[Dataset excerpts]
=== Section Start ===

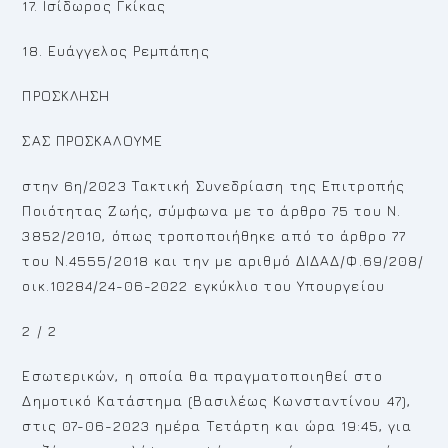
17. Ισίδωρος Γκίκας
18. Ευάγγελος Ρεμπάπης
ΠΡΟΣΚΛΗΣΗ
ΣΑΣ ΠΡΟΣΚΑΛΟΥΜΕ
στην 6η/2023 Τακτική Συνεδρίαση της Επιτροπής
Ποιότητας Ζωής, σύμφωνα με το άρθρο 75 του Ν.
3852/2010, όπως τροποποιήθηκε από το άρθρο 77
του Ν.4555/2018 και την με αριθμό ΔΙΔΑΔ/Φ.69/208/
οικ.10284/24-06-2022 εγκύκλιο του Υπουργείου
2 / 2
Εσωτερικών, η οποία θα πραγματοποιηθεί στο
Δημοτικό Κατάστημα (Βασιλέως Κωνσταντίνου 47),
στις 07-06-2023 ημέρα Τετάρτη και ώρα 19:45, για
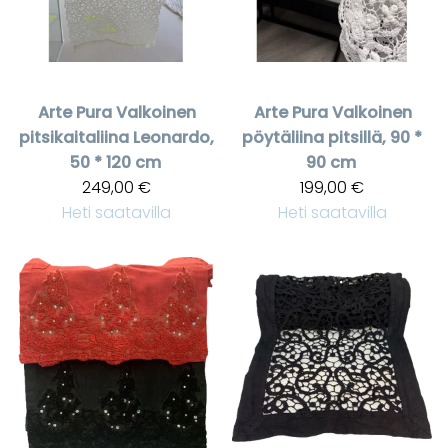
Arte Pura
Valkoinen
Arte Pura
Valkoinen
pitsikaitaliina Leonardo,
pöytäliina pitsillä, 90 *
50 * 120 cm
90 cm
249,00 €
199,00 €
Heti saatavilla
Heti saatavilla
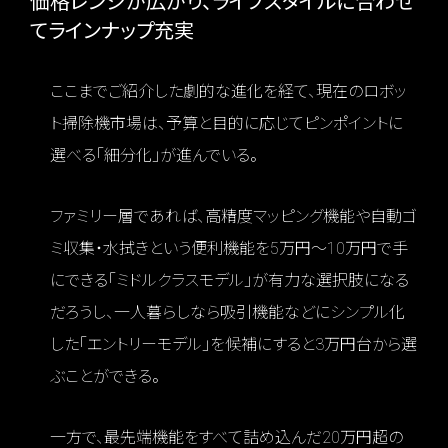
価格レンジが広がり、ライフスタイルに合わせ
てラインナップ充実
ここまでご紹介した劇的な進化を経て、現在のロボッ
ト掃除機市場は、予算と目的に応じてピンポイントに
選べる「細分化」が進んでいる。
ファミリー層であれば、高精度マッピング機能や自動ゴ
ミ収集・水拭きという便利機能を5万円〜10万円で手
にできる「ミドルクラスモデル」が有力な選択肢になる
だろうし、一人暮らしなら吸引機能などにシンプル化
した「エントリーモデル」を候補にすると3万円台から選
ぶことができる。
一方で、最先端機能をすべて詰め込んだ20万円超の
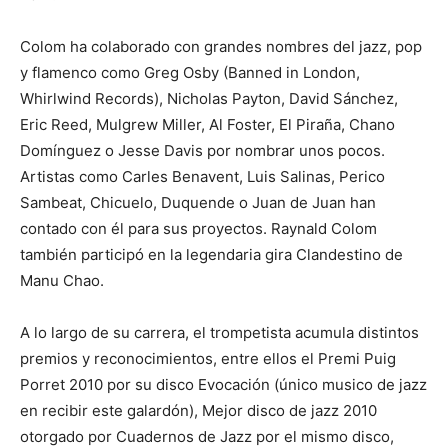
Colom ha colaborado con grandes nombres del jazz, pop
y flamenco como Greg Osby (Banned in London,
Whirlwind Records), Nicholas Payton, David Sánchez,
Eric Reed, Mulgrew Miller, Al Foster, El Piraña, Chano
Domínguez o Jesse Davis por nombrar unos pocos.
Artistas como Carles Benavent, Luis Salinas, Perico
Sambeat, Chicuelo, Duquende o Juan de Juan han
contado con él para sus proyectos. Raynald Colom
también participó en la legendaria gira Clandestino de
Manu Chao.
A lo largo de su carrera, el trompetista acumula distintos
premios y reconocimientos, entre ellos el Premi Puig
Porret 2010 por su disco Evocación (único musico de jazz
en recibir este galardón), Mejor disco de jazz 2010
otorgado por Cuadernos de Jazz por el mismo disco,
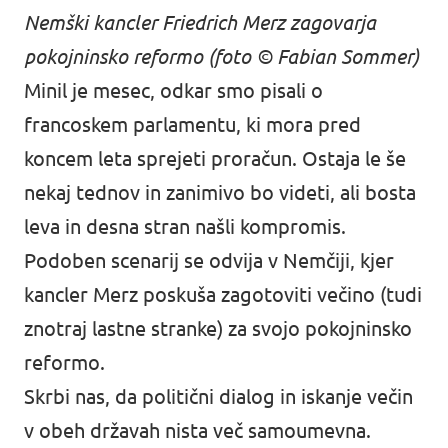
Nemški kancler Friedrich Merz zagovarja
pokojninsko reformo (foto © Fabian Sommer)
Minil je mesec, odkar smo pisali o
francoskem parlamentu, ki mora pred
koncem leta sprejeti proračun. Ostaja le še
nekaj tednov in zanimivo bo videti, ali bosta
leva in desna stran našli kompromis.
Podoben scenarij se odvija v Nemčiji, kjer
kancler Merz poskuša zagotoviti večino (tudi
znotraj lastne stranke) za svojo pokojninsko
reformo.
Skrbi nas, da politični dialog in iskanje večin
v obeh državah nista več samoumevna.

=== Section End ===

* [What needs to be done]:
Pictures are to be left out; otherwise, retype exactly the lines from the first line of the data through the line containing "koncem leta sprejeti proračun. Ostaja le še".

* [Answer space]:
17. Ισίδωρος Γκίκας
18. Ευάγγελος Ρεμπάπης
ΠΡΟΣΚΛΗΣΗ
ΣΑΣ ΠΡΟΣΚΑΛΟΥΜΕ
στην 6η/2023 Τακτική Συνεδρίαση της Επιτροπής
Ποιότητας Ζωής, σύμφωνα με το άρθρο 75 του Ν.
3852/2010, όπως τροποποιήθηκε από το άρθρο 77
του Ν.4555/2018 και την με αριθμό ΔΙΔΑΔ/Φ.69/208/
οικ.10284/24-06-2022 εγκύκλιο του Υπουργείου
2 / 2
Εσωτερικών, η οποία θα πραγματοποιηθεί στο
Δημοτικό Κατάστημα (Βασιλέως Κωνσταντίνου 47),
στις 07-06-2023 ημέρα Τετάρτη και ώρα 19:45, για
Arte Pura
Valkoinen
Arte Pura
Valkoinen
pitsikaitaliina Leonardo,
pöytäliina pitsillä, 90 *
50 * 120 cm
90 cm
249,00 €
199,00 €
Heti saatavilla
Heti saatavilla
価格レンジが広がり、ライフスタイルに合わせ
てラインナップ充実
ここまでご紹介した劇的な進化を経て、現在のロボッ
ト掃除機市場は、予算と目的に応じてピンポイントに
選べる「細分化」が進んでいる。
ファミリー層であれば、高精度マッピング機能や自動ゴ
ミ収集・水拭きという便利機能を5万円〜10万円で手
にできる「ミドルクラスモデル」が有力な選択肢になる
だろうし、一人暮らしなら吸引機能などにシンプル化
した「エントリーモデル」を候補にすると3万円台から選
ぶことができる。
一方で、最先端機能をすべて詰め込んだ20万円超の
Colom ha colaborado con grandes nombres del jazz, pop
y flamenco como Greg Osby (Banned in London,
Whirlwind Records), Nicholas Payton, David Sánchez,
Eric Reed, Mulgrew Miller, Al Foster, El Piraña, Chano
Domínguez o Jesse Davis por nombrar unos pocos.
Artistas como Carles Benavent, Luis Salinas, Perico
Sambeat, Chicuelo, Duquende o Juan de Juan han
contado con él para sus proyectos. Raynald Colom
también participó en la legendaria gira Clandestino de
Manu Chao.
A lo largo de su carrera, el trompetista acumula distintos
premios y reconocimientos, entre ellos el Premi Puig
Porret 2010 por su disco Evocación (único musico de jazz
en recibir este galardón), Mejor disco de jazz 2010
otorgado por Cuadernos de Jazz por el mismo disco,
Nemški kancler Friedrich Merz zagovarja
pokojninsko reformo (foto © Fabian Sommer)
Minil je mesec, odkar smo pisali o
francoskem parlamentu, ki mora pred
koncem leta sprejeti proračun. Ostaja le še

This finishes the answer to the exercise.